Tüm bunların karşılığında Gaziantep Büyükşehir Belediyespordan istenen ise maçların kazanması ve play-offtan bir üst lige çıkmasıydı ama ne yazık ki bunu da beceremediler. Hedeflerinin oldukça uzağında kaldılar.

Dün Kamil Ocak stadyumunda oynanan maçta Denizlisporun forvet oyuncusu Erçağ Evirgen fotoğraf çektirir gibi gol attı, ikinci golde Veli Acarın serbest vuruşu da aynısı oldu. Savunma hataları yenilir yutulur değil. Orta saha Alanzinhonun dışında oldukça isteksiz, forvetler ise gol atsam ne olacak atmasam ne olacak havasında. Gaziantep Büyükşehir Belediyespor küme düşme hattında ki Denizlispor karşısında, ne pasları pas, ne şutları şut oynanan futbol evlere şenlikti. Zaten bu oyun karşısında da tribünlerin boş olmasının nedeni de bu olsa gerek. Dedikodular ve şaibeye mahal vermemek adına önemi olan bir maçı hiç olmadık bir biçimde kaybedeceksin. Kahrolduk.
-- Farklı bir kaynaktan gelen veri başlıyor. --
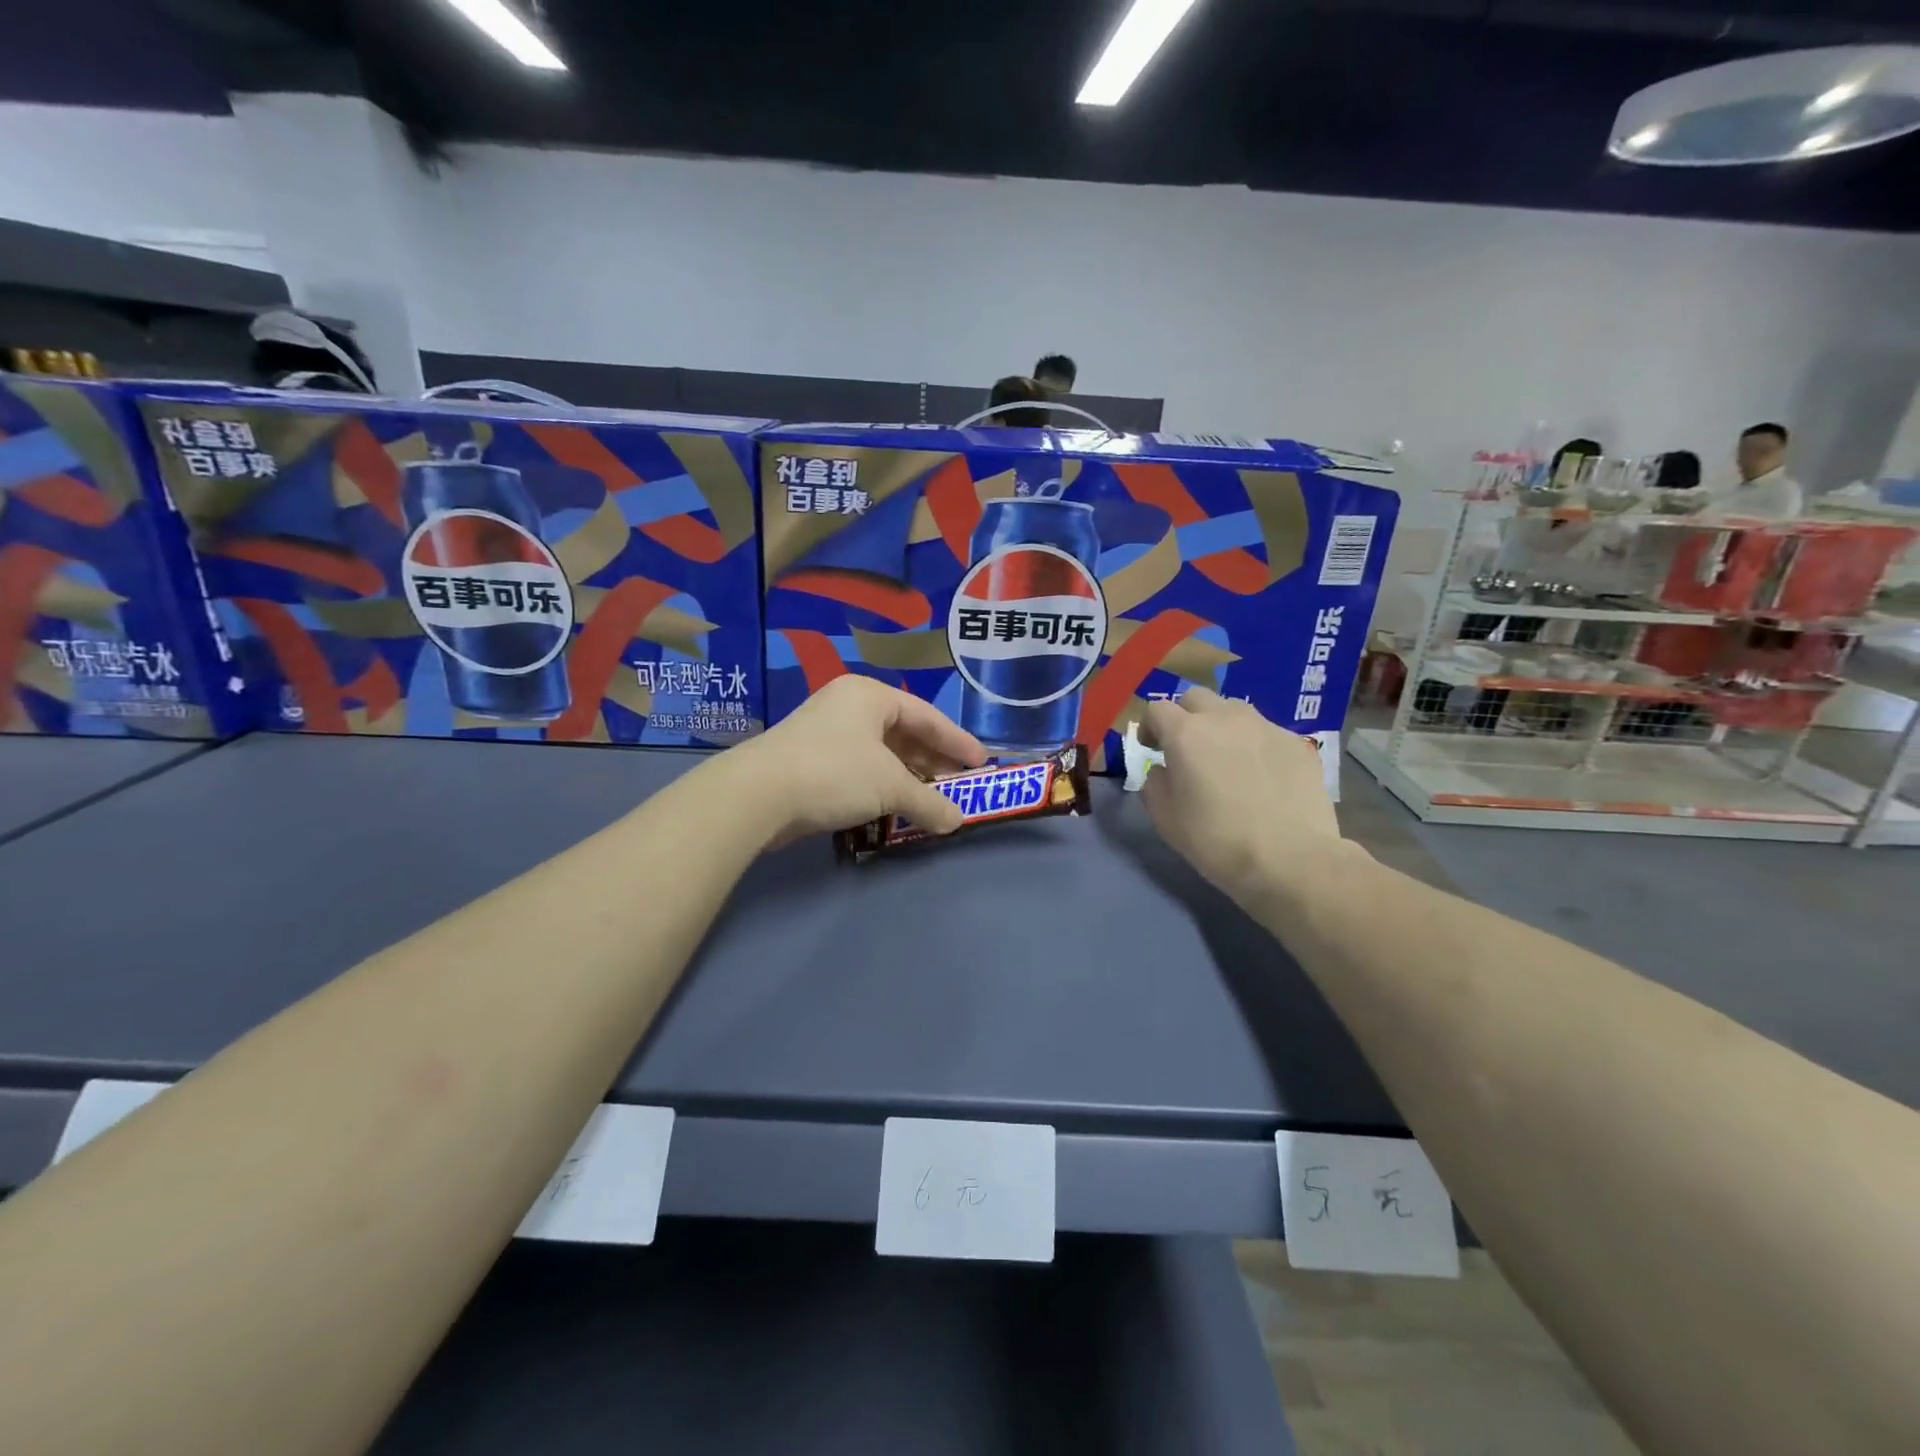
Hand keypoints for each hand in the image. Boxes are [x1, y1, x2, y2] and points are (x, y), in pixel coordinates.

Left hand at [730, 677, 986, 847]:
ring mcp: (827, 732)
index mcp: (870, 696)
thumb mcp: (891, 786)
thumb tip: (957, 822)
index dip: (957, 741)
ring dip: (909, 777)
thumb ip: (929, 802)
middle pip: (904, 733)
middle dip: (933, 761)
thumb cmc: (835, 773)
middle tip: (960, 784)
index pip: (926, 715)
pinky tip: (897, 806)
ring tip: (933, 799)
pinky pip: (861, 768)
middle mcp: (849, 706)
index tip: (981, 763)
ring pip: (881, 753)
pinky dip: (883, 785)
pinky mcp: (811, 760)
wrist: (758, 795)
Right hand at [1140, 688, 1344, 905]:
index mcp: (1186, 734)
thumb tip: (1163, 770)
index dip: (1150, 727)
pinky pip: (1266, 732)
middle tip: (1188, 749)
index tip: (1152, 749)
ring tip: (1228, 759)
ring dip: (1222, 726)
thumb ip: (1155, 784)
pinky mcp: (1297, 743)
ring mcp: (1265, 727)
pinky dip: (1255, 745)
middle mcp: (1224, 718)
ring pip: (1234, 710)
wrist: (1291, 859)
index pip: (1157, 709)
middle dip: (1185, 716)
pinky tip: (1262, 777)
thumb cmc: (1216, 841)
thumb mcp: (1165, 819)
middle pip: (1196, 698)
Yıkıldık. Üzüldük. Bunu size hiç yakıştıramadık. Bu maç bu şekilde bitmemeliydi.

Hedefin tamamen dışında kalmasını formanın yükünü taşıyamayan futbolculara bağlıyorum.

Bazı futbolcularımız 'burası kurum takımı, ne yaparsam yapayım kimsenin sesi çıkmaz düşüncesinde.
Yok, öyle yağma arkadaşım. Burası Gaziantep, aldığın paranın karşılığını damla damla terleterek, giydiğin formanın hakkını ede ettiğin galibiyetlere vereceksin. Vermiyorsan defolup gideceksin. Futbol üç ihtimallidir, her karşılaşma üç ihtimalden biriyle bitiyor. Biz bu ihtimallere her zaman saygı gösteririz. Ancak bizi bile bile de ateşe atanları asla affetmeyiz. Ben buradan yönetime seslenerek, size zarar veren bu insanlara forma yüzü göstermeyin. Sizin ciddiyetinizi anlamayan ve neler yapmaya çalıştığınızın farkına varamayan bu insanların bence bu takımda işi yoktur.
Biz özel bir şehiriz ve öyle de kalacağız. Bizim kurallarımız bellidir. Çıkarsın terinin son damlasına kadar savaşırsın ve yenilsen de bu taraftar seni alkışlar. Çıkarsın sahada sürünürsün iyi giden işleri kötüye sürüklersin bu taraftar seni sahadan yuhalayarak uğurlar.
Bizde böyledir. Bunu kabul edenin başımızın üstünde yeri var, yok ben buna gelemem diyene de güle güle der geçeriz.